Julie Lamontagne vient de franchir une étape cruciale de sa carrière. La pianiste fait désormais partie de notre élite du jazz. Sa virtuosité est devenue plus qu'évidente: fluidité, profondeur harmonique, vélocité, précision, puissance de l'attaque, connexion idéale avec son trio. La sortie de Now What, son deuxième album à titre de leader, pourrait la lancer sur la piste exclusive du jazz. Et, possiblement, sur le chemin de la carrière internationale.

Julie jubile en ce jour de lancement. En l'occurrence, le sien. L'animatrice Monique Giroux lui a permis de concocter une émission spéciale (sur Espace Musique) où elle pouvait se faire plaisir. Ses amis, collègues et fans sont venus la saluer à la Cinémathèque québécoise - d'où l'émission est diffusée devant public. Julie cause ensuite avec ses proches, se laisse prendre en photo, fait le plein d'amour, puis s'attable pour l'interview qui suit.

«J'espère beaucoup jouer le contenu de ce nouvel album. Je veux d'abord présenter ce projet au Festival de jazz de Montréal (avec le saxophoniste new-yorkais Donny McCaslin, aussi invité sur Now What), j'aimerais ensuite l'exporter. C'est à moi de me retrousser les manches pour trouver un agent aux États-Unis. Je suis rendue là.»

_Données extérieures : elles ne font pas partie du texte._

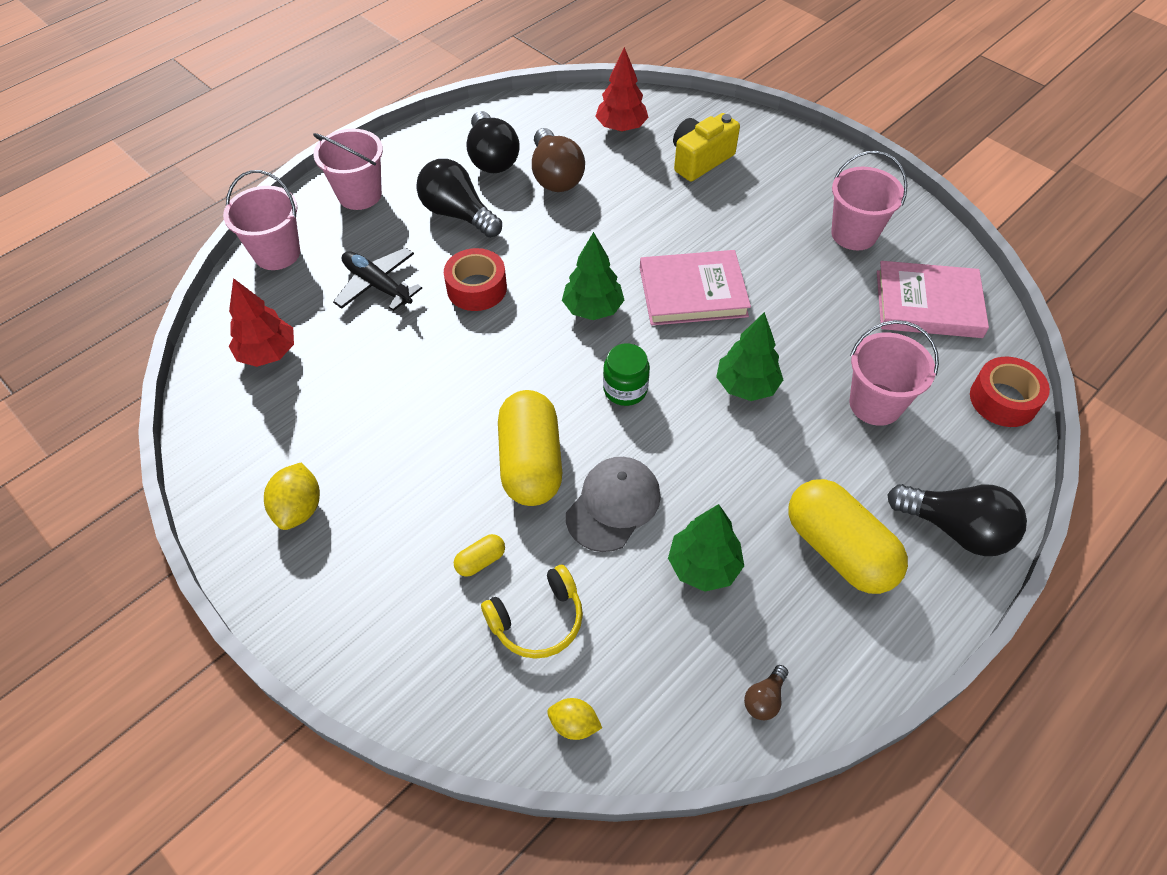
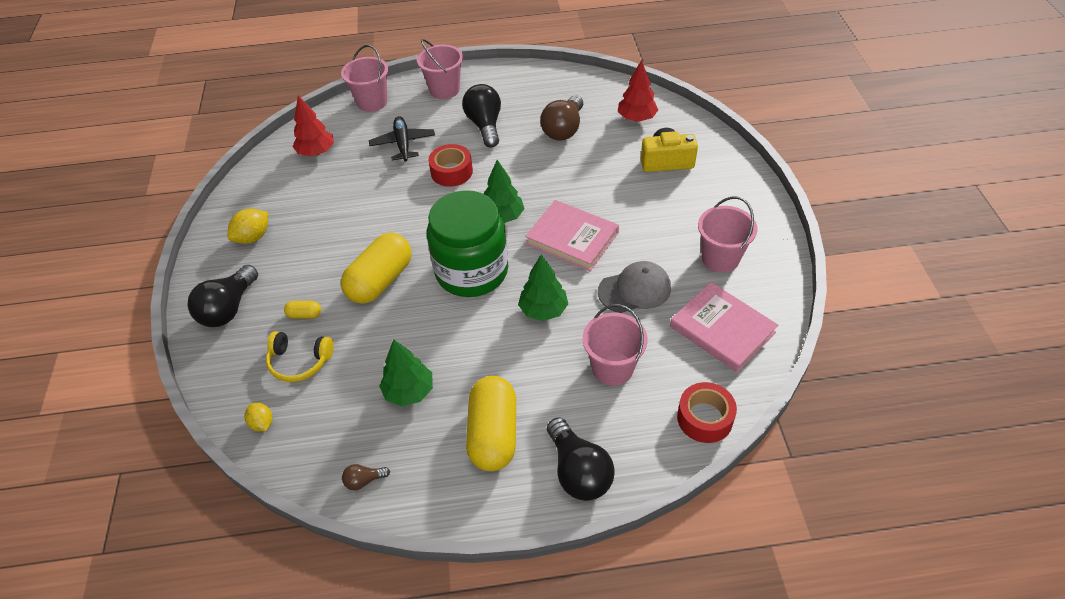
camera: 40 degrees right, 5 degrees down
black light bulb [466,111,520,173] -> black light bulb moved to [187,265,258,327]
grey cap [566,457,661,552] -> grey cap moved to [598,261,671,313]
green jar [603,343,650,406] -> green jar [427,190,508,297], size x2.29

Il faut rappeler que Julie Lamontagne gagne très bien sa vie dans le monde de la pop québécoise. Directrice musicale d'Isabelle Boulay depuis plusieurs années, directrice musicale de Bruno Pelletier, pianiste en résidence à l'émission de Monique Giroux depuis l'automne, chef sur plusieurs événements spéciaux, régulièrement en tournée européenne, on en passe.

Il y a quatre ans, nous avions causé de ce choix de carrière lorsque Julie avait lancé son premier album de jazz à titre de leader - Facing the Truth, étiquette Effendi. La réalité québécoise étant ce qu'elle est sur le plan de l'économie de la culture, il faut presque faire voeu de pauvreté si on ne désire jouer que du jazz. Peut-on alors reprocher à nos meilleurs musiciens de renoncer à cette option, avec pour conséquence de ne jamais consacrer les efforts nécessaires à l'atteinte des standards internationaux? À 33 ans, Julie en est parfaitement consciente. Elle tentera quand même sa chance.

«Oui, c'est notre réalité, corrobore-t-elle. Un musicien professionnel doit faire de tout. On finit toujours par s'éparpiller au Québec. Et c'est pour ça que je me suis arrêtée. Je termine avec le show de Monique le 19 juin, je serai chef d'orchestre à la Saint-Jean sur les plaines d'Abraham. Cette année, je dois quand même dire que Radio-Canada m'a sortie de ma zone de confort. Avec Monique, c'était du répertoire différent chaque jour. J'ai adoré ça!»

Vérifions une dernière fois: d'autres emplois d'accompagnement l'an prochain, Julie? Elle sourit. «Non, je n'ai plus rien. Je me consacre à mon projet de pianiste de jazz. Je suis dispo. Je suis là à 100%. J'ai même deux autres projets d'albums en tête.»

Implication émotive

Julie sait fort bien ce qui l'attend: les virtuoses du jazz sont plus nombreux que jamais, les standards à atteindre pour circuler partout dans le monde sont de plus en plus élevés. La pianiste montréalaise n'en est pas moins déterminée à faire sa place sur la planète jazz.

«Tant que le corps le permet, on peut s'améliorer techniquement. J'en suis convaincue. Et c'est pourquoi j'ai beaucoup travaillé ma technique. L'été dernier, par exemple, j'ai pris trois mois de congé; je me suis cachée chez moi et je n'ai pas cessé de jouer. Je me levais le matin, je répétais. L'après-midi, je composais. Chose importante, j'ai travaillé fort sur la connexion entre la femme que je suis et la musicienne que je suis. Auparavant, j'avais trop souvent ce sentiment de ne rien amener au piano. J'étais la fille pour qui c'était facile, je pouvais manger une pomme en interprétant... sans m'impliquer sur le plan émotif.»

Julie dit réécouter son premier album de jazz et en conserve l'impression qu'elle était encore une petite fille à qui on avait appris à très bien jouer.

«Je ne jouais jamais quand j'étais triste, je ne jouais jamais quand j'étais trop heureuse, trop high. Maintenant, je crois être devenue une femme, d'autant plus moi-même. Je crois, d'ailleurs, que ça a produit un déblocage dans mon jeu pianistique. J'ai fait ce pas.»

Accompagné du saxophoniste Donny McCaslin, le trio de Julie Lamontagne se produira à L'Astral, le 1er juillet, dans le cadre du Festival international de jazz de Montréal.